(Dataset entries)
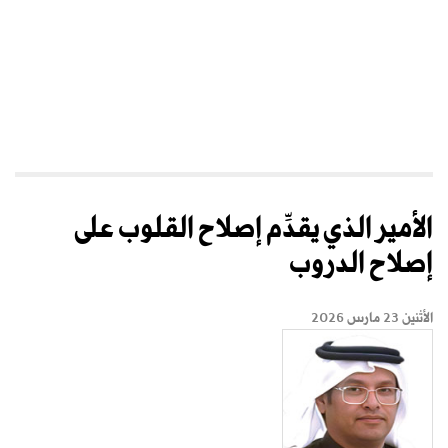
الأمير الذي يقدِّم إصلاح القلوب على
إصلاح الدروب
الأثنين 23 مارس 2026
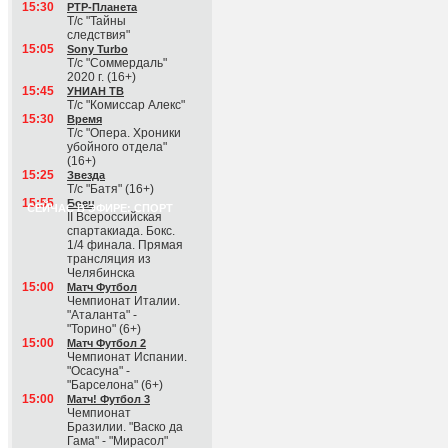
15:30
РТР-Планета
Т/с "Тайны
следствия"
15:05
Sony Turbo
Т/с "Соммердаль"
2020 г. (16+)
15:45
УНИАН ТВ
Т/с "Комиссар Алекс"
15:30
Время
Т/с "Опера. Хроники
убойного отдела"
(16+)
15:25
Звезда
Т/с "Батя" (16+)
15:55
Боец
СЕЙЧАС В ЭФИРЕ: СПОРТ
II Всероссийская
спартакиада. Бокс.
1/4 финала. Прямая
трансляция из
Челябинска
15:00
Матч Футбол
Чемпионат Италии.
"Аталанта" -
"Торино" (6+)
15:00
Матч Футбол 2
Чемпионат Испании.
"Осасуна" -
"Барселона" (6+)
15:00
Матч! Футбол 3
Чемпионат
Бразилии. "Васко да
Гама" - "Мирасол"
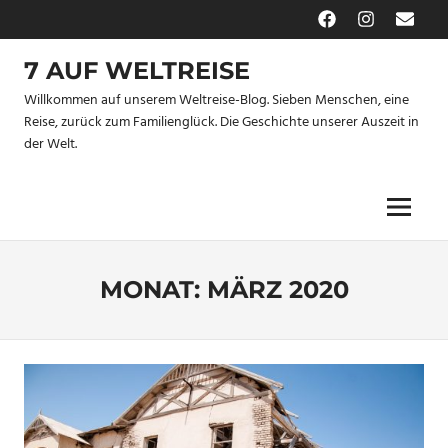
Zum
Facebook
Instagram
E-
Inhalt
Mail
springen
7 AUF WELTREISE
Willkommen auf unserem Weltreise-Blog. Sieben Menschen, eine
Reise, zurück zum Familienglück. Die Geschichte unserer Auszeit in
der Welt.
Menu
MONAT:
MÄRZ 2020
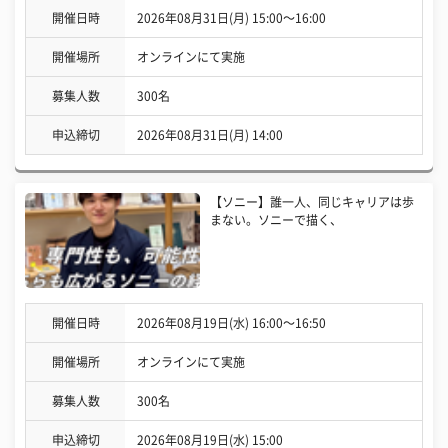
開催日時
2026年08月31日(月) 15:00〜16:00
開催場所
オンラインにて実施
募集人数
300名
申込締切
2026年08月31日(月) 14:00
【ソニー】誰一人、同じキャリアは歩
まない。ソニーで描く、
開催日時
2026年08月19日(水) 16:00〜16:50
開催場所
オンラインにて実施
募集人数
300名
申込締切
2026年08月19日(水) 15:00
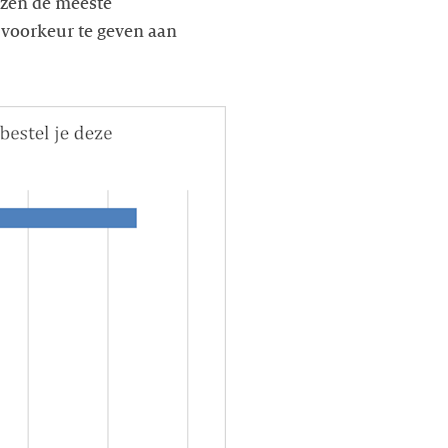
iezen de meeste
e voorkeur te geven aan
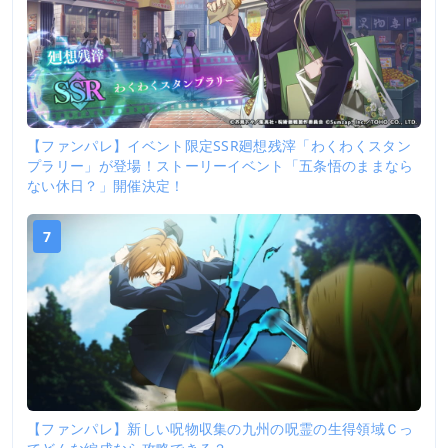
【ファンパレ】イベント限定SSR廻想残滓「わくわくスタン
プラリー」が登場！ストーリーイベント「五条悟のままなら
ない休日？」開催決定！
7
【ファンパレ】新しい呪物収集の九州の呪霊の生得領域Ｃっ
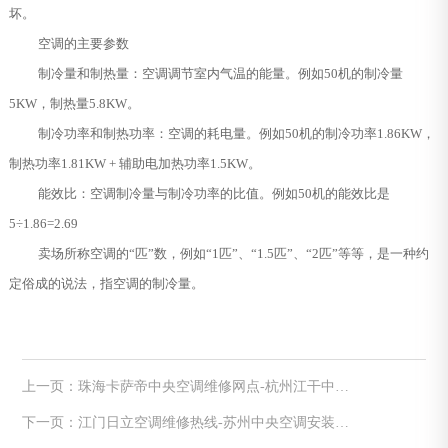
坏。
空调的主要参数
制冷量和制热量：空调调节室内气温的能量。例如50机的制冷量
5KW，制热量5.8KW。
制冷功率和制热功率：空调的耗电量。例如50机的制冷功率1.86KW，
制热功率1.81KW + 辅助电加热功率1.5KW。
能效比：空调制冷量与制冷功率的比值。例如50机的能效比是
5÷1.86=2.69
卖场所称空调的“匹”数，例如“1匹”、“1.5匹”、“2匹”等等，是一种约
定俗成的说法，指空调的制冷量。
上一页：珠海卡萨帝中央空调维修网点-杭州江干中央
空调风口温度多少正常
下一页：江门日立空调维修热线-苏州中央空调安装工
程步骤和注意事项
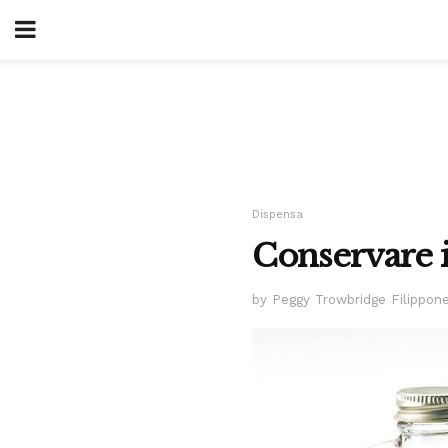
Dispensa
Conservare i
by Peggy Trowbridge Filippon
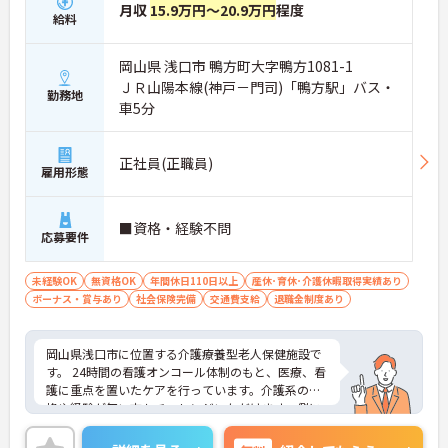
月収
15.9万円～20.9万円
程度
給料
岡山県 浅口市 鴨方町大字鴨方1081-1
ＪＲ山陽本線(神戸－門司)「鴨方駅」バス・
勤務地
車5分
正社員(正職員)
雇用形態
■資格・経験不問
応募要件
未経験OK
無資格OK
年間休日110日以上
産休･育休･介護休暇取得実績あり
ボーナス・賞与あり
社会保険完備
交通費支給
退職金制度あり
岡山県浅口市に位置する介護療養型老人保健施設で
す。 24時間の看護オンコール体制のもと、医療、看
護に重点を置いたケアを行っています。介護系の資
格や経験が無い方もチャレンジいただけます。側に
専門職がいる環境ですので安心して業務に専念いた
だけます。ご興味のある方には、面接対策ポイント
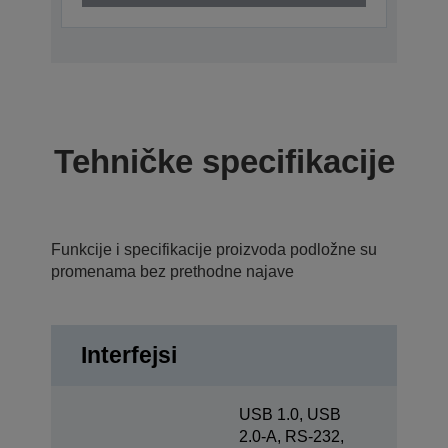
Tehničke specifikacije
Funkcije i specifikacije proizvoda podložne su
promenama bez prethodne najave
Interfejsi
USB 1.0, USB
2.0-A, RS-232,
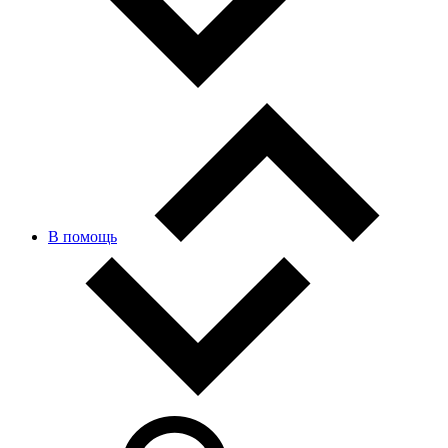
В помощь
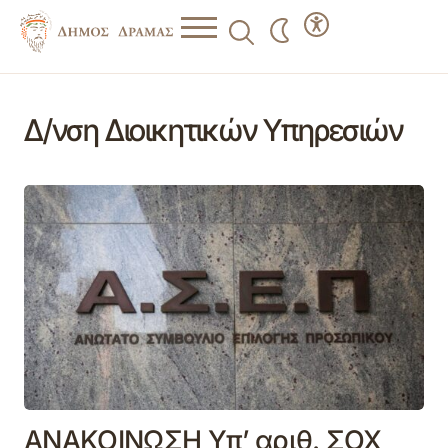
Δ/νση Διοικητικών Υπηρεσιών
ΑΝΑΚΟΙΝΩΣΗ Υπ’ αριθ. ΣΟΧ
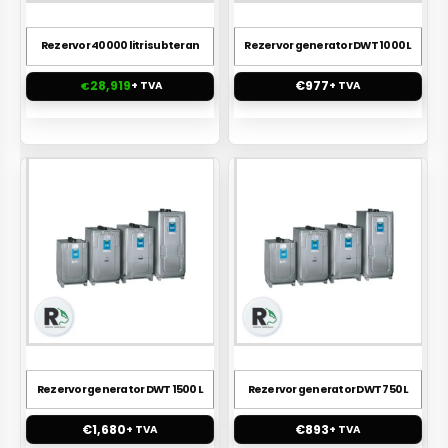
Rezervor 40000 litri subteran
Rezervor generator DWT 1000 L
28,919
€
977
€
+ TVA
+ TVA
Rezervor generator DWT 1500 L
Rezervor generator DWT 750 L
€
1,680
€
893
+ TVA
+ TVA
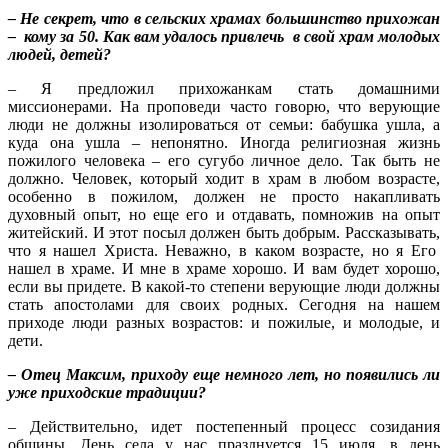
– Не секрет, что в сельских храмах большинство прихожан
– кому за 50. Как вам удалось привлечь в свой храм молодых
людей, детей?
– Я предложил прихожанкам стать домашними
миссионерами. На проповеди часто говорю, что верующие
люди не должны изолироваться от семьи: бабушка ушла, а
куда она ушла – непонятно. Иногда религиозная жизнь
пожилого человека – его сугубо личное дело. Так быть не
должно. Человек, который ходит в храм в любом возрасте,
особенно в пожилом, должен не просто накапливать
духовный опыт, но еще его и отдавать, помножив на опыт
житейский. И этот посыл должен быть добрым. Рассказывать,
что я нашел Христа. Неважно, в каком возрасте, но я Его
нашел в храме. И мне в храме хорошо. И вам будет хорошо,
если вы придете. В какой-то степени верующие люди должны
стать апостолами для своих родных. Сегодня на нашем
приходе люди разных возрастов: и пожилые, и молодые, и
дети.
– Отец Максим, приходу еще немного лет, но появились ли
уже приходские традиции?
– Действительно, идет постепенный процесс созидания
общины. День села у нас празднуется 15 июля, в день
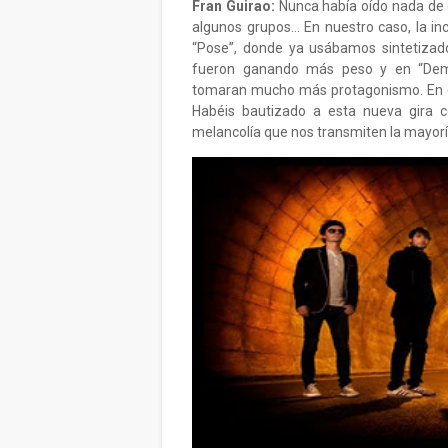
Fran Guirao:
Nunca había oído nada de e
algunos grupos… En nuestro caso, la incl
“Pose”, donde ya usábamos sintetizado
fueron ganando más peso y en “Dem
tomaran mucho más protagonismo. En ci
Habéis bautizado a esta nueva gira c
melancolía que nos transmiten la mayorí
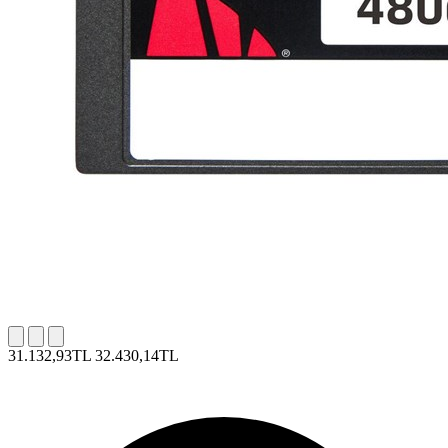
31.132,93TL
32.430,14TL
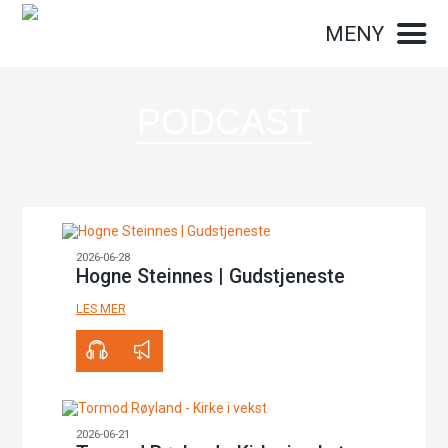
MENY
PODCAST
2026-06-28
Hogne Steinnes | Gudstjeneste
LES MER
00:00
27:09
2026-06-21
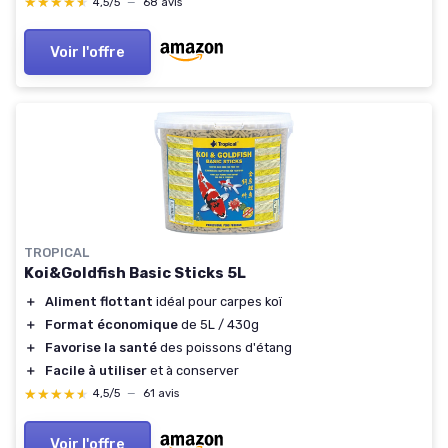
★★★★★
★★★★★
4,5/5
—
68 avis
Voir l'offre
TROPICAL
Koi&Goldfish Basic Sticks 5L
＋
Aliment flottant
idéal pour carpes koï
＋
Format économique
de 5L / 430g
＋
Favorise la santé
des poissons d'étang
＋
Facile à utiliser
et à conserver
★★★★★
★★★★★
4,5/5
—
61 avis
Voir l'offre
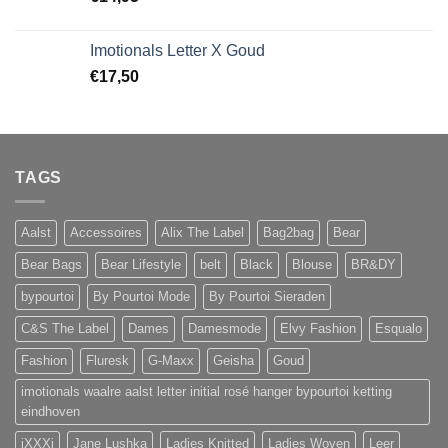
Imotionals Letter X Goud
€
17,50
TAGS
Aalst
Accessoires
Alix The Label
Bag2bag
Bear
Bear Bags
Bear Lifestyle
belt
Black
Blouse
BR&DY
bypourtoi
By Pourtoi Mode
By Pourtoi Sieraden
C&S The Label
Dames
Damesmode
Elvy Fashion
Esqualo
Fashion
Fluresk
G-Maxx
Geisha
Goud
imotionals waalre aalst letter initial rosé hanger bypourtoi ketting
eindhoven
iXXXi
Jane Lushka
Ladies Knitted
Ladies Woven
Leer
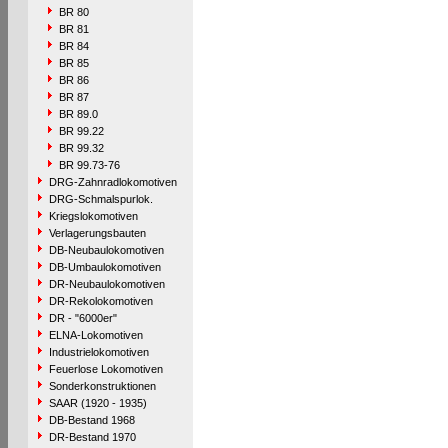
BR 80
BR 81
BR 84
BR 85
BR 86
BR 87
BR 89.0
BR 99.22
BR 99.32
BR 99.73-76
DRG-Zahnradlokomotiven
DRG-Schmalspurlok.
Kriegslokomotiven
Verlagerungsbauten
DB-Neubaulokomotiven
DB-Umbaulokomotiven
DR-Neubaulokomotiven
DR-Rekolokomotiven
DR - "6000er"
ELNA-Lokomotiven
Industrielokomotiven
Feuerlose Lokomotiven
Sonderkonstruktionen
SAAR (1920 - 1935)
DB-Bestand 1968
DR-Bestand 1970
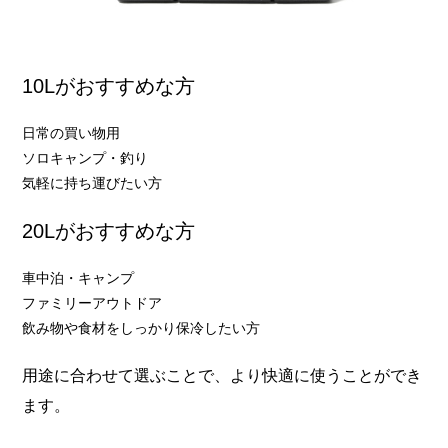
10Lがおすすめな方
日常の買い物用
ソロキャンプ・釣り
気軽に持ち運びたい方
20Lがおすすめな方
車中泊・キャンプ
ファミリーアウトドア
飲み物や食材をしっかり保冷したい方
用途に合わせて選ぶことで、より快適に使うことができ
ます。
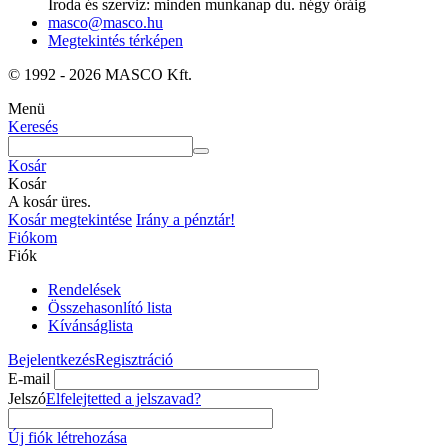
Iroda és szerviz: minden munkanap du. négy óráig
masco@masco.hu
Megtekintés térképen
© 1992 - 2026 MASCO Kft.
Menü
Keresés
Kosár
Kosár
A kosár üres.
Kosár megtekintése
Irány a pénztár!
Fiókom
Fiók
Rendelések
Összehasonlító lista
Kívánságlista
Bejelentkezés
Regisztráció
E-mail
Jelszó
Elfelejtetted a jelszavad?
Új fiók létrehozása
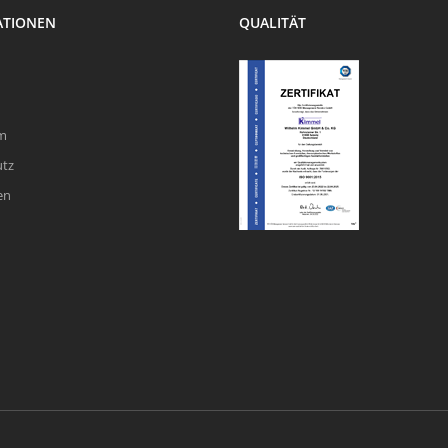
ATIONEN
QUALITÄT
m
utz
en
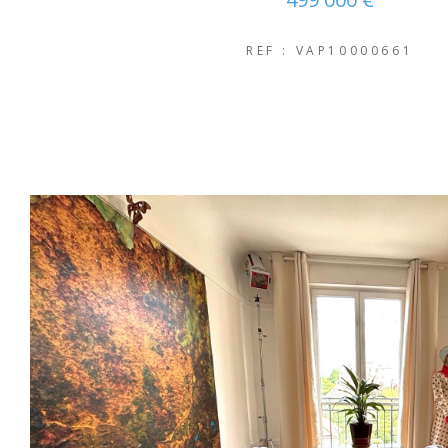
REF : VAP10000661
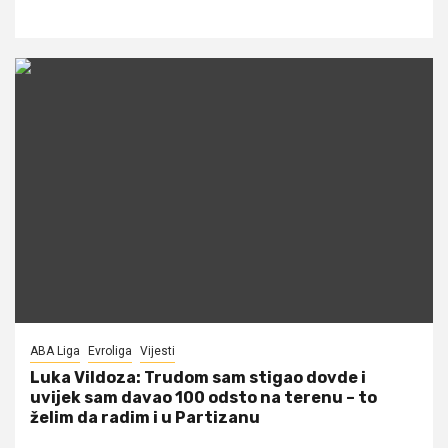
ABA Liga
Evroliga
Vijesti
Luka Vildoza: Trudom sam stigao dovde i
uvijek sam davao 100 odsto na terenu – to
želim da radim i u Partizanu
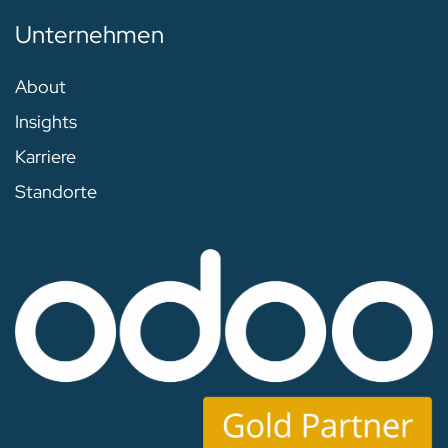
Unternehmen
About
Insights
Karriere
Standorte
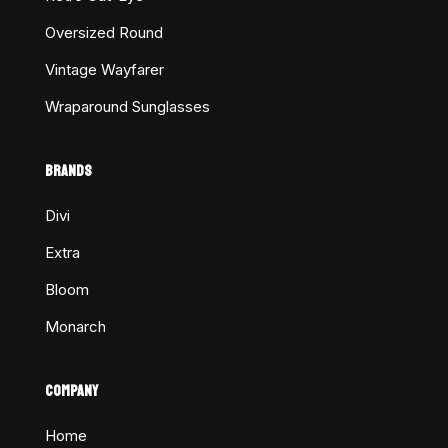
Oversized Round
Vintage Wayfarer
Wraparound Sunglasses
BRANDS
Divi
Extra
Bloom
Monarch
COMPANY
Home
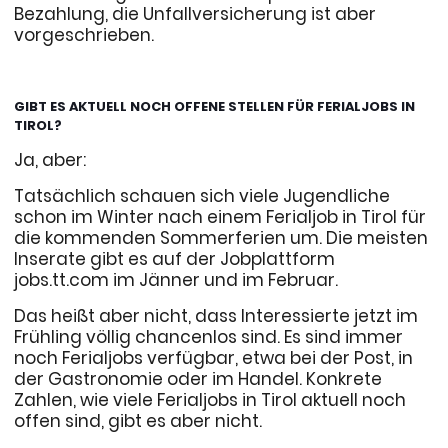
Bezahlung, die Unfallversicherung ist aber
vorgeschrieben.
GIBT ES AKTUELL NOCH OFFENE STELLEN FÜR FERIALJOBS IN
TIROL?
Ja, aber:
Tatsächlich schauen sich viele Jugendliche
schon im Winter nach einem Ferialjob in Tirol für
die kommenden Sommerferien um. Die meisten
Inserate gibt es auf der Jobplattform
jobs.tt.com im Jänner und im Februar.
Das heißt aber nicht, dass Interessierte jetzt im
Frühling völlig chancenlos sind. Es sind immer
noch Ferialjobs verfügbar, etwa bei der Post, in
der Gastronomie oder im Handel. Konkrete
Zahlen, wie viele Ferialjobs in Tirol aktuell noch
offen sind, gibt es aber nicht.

** WHAT TO WORK ON **
Copy out the material from the line containing "Bezahlung, die Unfallversicherung ist aber" through its end, both ends included, swapping "Gastronomie" for "Hotellerie" and keeping everything else the same.

** RESPONSE TO THE TASK **
Bezahlung, die Unfallversicherung ist aber
vorgeschrieben.
GIBT ES AKTUELL NOCH OFFENE STELLEN FÜR FERIALJOBS IN
TIROL?
Ja, aber:
Tatsächlich schauen sich viele Jugendliche
schon im Winter nach einem Ferialjob in Tirol für
die kommenden Sommerferien um. Die meisten
Inserate gibt es auf der Jobplattform
jobs.tt.com im Jänner und im Februar.
Das heißt aber nicht, dass Interessierte jetzt im
Frühling völlig chancenlos sind. Es sind immer
noch Ferialjobs verfügbar, etwa bei der Post, in
der Hotellerie oder im Handel. Konkrete
Zahlen, wie viele Ferialjobs in Tirol aktuell noch
offen sind, gibt es aber nicht.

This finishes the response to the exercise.